Comedian and satirist Bill Maher narrates the film and conducts interviews all over the planet, talking to leaders and followers of religions in a humorous and thought-provoking attempt to convince the audience that the religions and their followers are, well, ridiculous to believe in such claptrap.
As Maher says right at the beginning, “If there’s one thing I hate more than prophecy, it’s self-fulfilling prophecy.”
Maher himself knows more than a little bit about religion, as he tells us, because his mother was Jewish, his father was Catholic, and his family went to Catholic church every Sunday until Maher was 13, and then they just stopped.
We see Maher talking with his mother and his sister, too, and when he asks his mother about this, he asks her why his father just suddenly quit the church, and she answers, “I don’t know. We never discussed it.”
Maher also questions why believing in something without any evidence is “good” and then answers his own question with “It’s like the lotto. You can’t be saved if you don’t believe.”
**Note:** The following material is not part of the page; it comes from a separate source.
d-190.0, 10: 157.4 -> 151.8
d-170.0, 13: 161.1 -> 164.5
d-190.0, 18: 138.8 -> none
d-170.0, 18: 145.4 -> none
And, of course, many people actually believe that. However, Maher also tells us that 16% of Americans say that they belong to no church and are therefore nonreligious.
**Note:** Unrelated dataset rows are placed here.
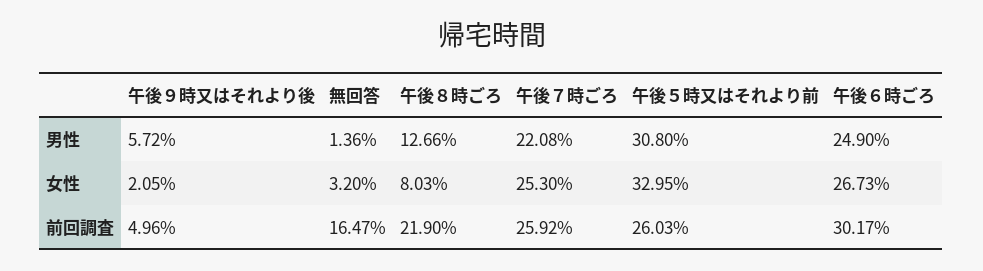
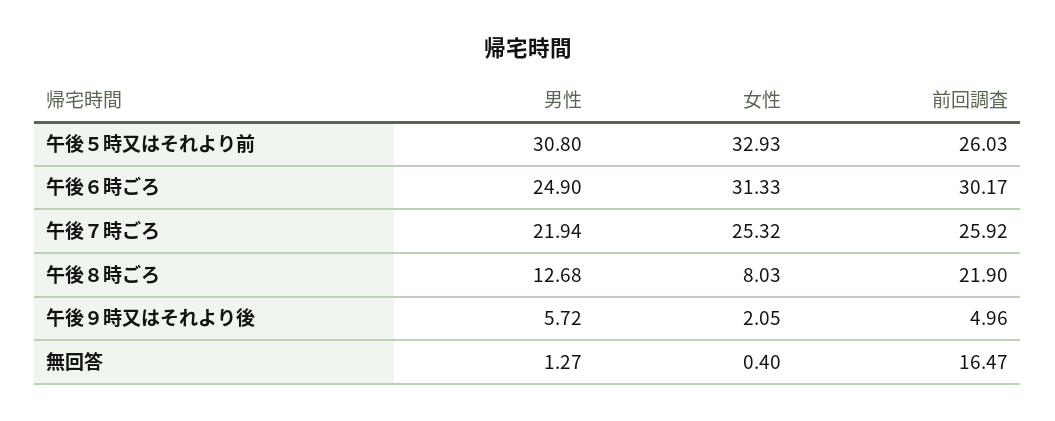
無回答, 男性: 1.36 -> 1.27
午後８時ごろ, 男性: 12.66 -> 12.68
午後７時ごろ, 男性: 22.08 -> 21.94
無回答, 女性: 3.2 -> 0.4
午後７時ごろ, 女性: 25.3 -> 25.32
午後５時又はそれより前, 女性: 32.95 -> 32.93
午後６時ごろ, 女性: 26.73 -> 31.33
The graphics are quite good, and many of the interviews are accompanied by film clips from old biblical movies as commentary to what is being said or claimed to be “true.”
We learn that in Italy, which is a very religious country, in a time of crisis, Jesus ranks only sixth as being called upon for comfort by the people. Maher then gets thrown out of the Vatican there.
He also gets thrown off the property in Salt Lake City when his film crew draws attention to what he is doing. If the religious believers don’t watch out, they could be accused of not having a sense of humor.
Although quite humorous, the film ends on a rather serious note as Maher covers religious predictions for the end of the world.
RELIGULOUS (rhymes with “ridiculous is not preaching to the choir so much as lecturing to the nonreligious.
I’m Dan Culberson and this is “Hotshots.”